_STORED DATA_:
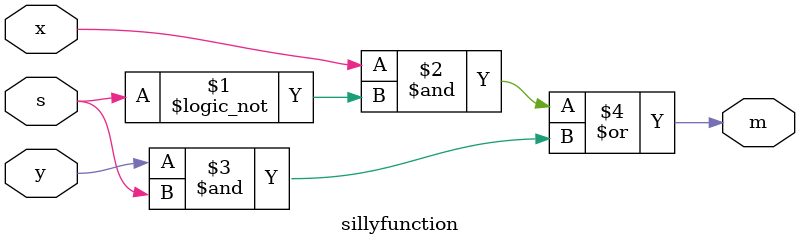
<source format=v>
module sillyfunction(x,y,s,m);
 //  input[2:0] S;
    //input E;
	//input [7:0] I;
	//output Z, Z_inverted;
	input x,y,s;
	output m;
	
//	not u0(s_inverted,s);
//	and u1(n1,s_inverted,x);
//	and u2(n2,s,y);
//	or u3(m,n1,n2);
assign m= (x&!s)|(y&s);
	
endmodule
</source>
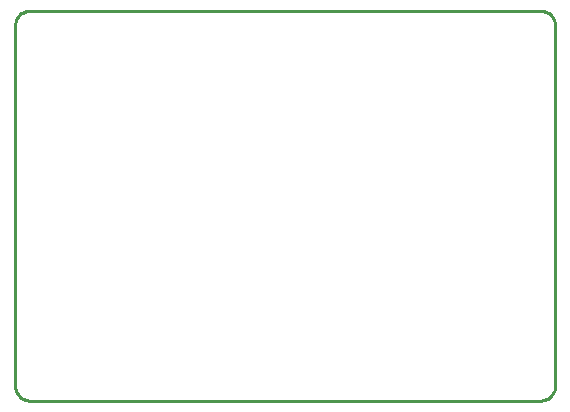
<source format=gbr>
G04 EAGLE Gerber RS-274X export*
G75*
%MOMM*%
%FSLAX34Y34*%
%LPD*%
%IN*%
%IPPOS*%
%AMOC8*
5,1,8,0,0,1.08239X$1,22.5*%
G01*
%ADD10C,0.254000*%


D10*
X0Y12700D02*
X48Y11593D01*
X193Y10495D01*
X433Y9413D01*
X766Y8356D01*
X1190Y7333D01*
X1701Y6350D01*
X2297Y5416D01*
X2971Y4537D01*
X3720Y3720D01*
X4537Y2971D01*
X5416Y2297D01*
X6350Y1701D01*
X7333Y1190D01*
X8356Y766D01*
X9413Y433D01*
X10495Y193D01*
X11593Y48D01*
X12700Y0D01*
X444500Y0D01*
X445607Y48D01*
X446705Y193D01*
X447787Y433D01*
X448844Y766D01*
X449867Y1190D01*
X450850Y1701D01*
X451784Y2297D01*
X452663Y2971D01*
X453480Y3720D01*
X454229Y4537D01*
X454903Y5416D01*
X455499Y6350D01*
X456010Y7333D01*
X456434Y8356D01*
X456767Y9413D01*
X457007Y10495D01*
X457152Y11593D01*
X457200Y12700D01*
X457200Y317500D01*
X457152Y318607D01*
X457007Y319705D01*
X456767Y320787D01*
X456434Y321844D01*
X456010Y322867D01*
X455499Y323850D01*
X454903Y324784D01*
X454229Y325663D01*
X453480Y326480D01*
X452663Y327229D01*
X451784Y327903D01*
X450850Y328499D01*
X449867Y329010D01*
X448844Y329434D01*
X447787Y329767D01*
X446705Y330007D01*
X445607Y330152D01*
X444500Y330200D01*
X12700Y330200D01*
X11593Y330152D01*
X10495Y330007D01*
X9413Y329767D01*
X8356Y329434D01*
X7333Y329010D01*
X6350Y328499D01*
X5416Y327903D01*
X4537Y327229D01*
X3720Y326480D01*
X2971Y325663D01*
X2297Y324784D01*
X1701Y323850D01*
X1190Y322867D01*
X766Y321844D01*
X433Y320787D01*
X193Y319705D01*
X48Y318607D01*
X0Y317500D01*
X0Y12700D01*
M02*

</source>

_THE TASK_: Could you repeat every entry above exactly, with each picture omitted?

_YOUR SOLUTION_:
<source format=v>
module sillyfunction(x,y,s,m);
 //  input[2:0] S;
    //input E;
	//input [7:0] I;
	//output Z, Z_inverted;
	input x,y,s;
	output m;
	
//	not u0(s_inverted,s);
//	and u1(n1,s_inverted,x);
//	and u2(n2,s,y);
//	or u3(m,n1,n2);
assign m= (x&!s)|(y&s);
	
endmodule
</source>
<source format=gbr>
G04 EAGLE Gerber RS-274X export*
G75*
%MOMM*%
%FSLAX34Y34*%
%LPD*%
%IN*%
%IPPOS*%
%AMOC8*
5,1,8,0,0,1.08239X$1,22.5*%
G01*
%ADD10C,0.254000*%


D10*
X0Y12700D02*
X48Y11593D01*
X193Y10495D01*
X433Y9413D01*
X766Y8356D01*
X1190Y7333D01*
X1701Y6350D01*
X2297Y5416D01*
X2971Y4537D01*
X3720Y3720D01*
X4537Y2971D01*
X5416Y2297D01*
X6350Y1701D01*
X7333Y1190D01*
X8356Y766D01*
X9413Y433D01*
X10495Y193D01*
X11593Y48D01*
X12700Y0D01*
X444500Y0D01*
X445607Y48D01*
X446705Y193D01*
X447787Y433D01*
X448844Y766D01*
X449867Y1190D01*
X450850Y1701D01*
X451784Y2297D01*
X452663Y2971D01*
X453480Y3720D01*
X454229Y4537D01*
X454903Y5416D01*
X455499Y6350D01*
X456010Y7333D01*
X456434Y8356D01*
X456767Y9413D01*
X457007Y10495D01*
X457152Y11593D01*
X457200Y12700D01*
X457200Y317500D01*
X457152Y318607D01*
X457007Y319705D01*
X456767Y320787D01*
X456434Y321844D01*
X456010Y322867D01*
X455499Y323850D01*
X454903Y324784D01*
X454229Y325663D01*
X453480Y326480D01*
X452663Y327229D01*
X451784Y327903D01*
X450850Y328499D01*
X449867Y329010D01*
X448844Y329434D01*
X447787Y329767D01*
X446705Y330007D01*
X445607Y330152D01*
X444500Y330200D01*
X12700Y330200D01*
X11593Y330152D01*
X10495Y330007D01*
X9413Y329767D01*
X8356Y329434D01*
X7333Y329010D01*
X6350Y328499D01*
X5416Y327903D01*
X4537Y327229D01*
X3720Y326480D01*
X2971Y325663D01*
X2297Y324784D01*
X1701Y323850D01*
X1190Y322867D01*
X766Y321844D01*
X433Y320787D01*
X193Y319705D01*
X48Y318607D01*
X0Y317500D01*
X0Y12700D01*
M02*

</source>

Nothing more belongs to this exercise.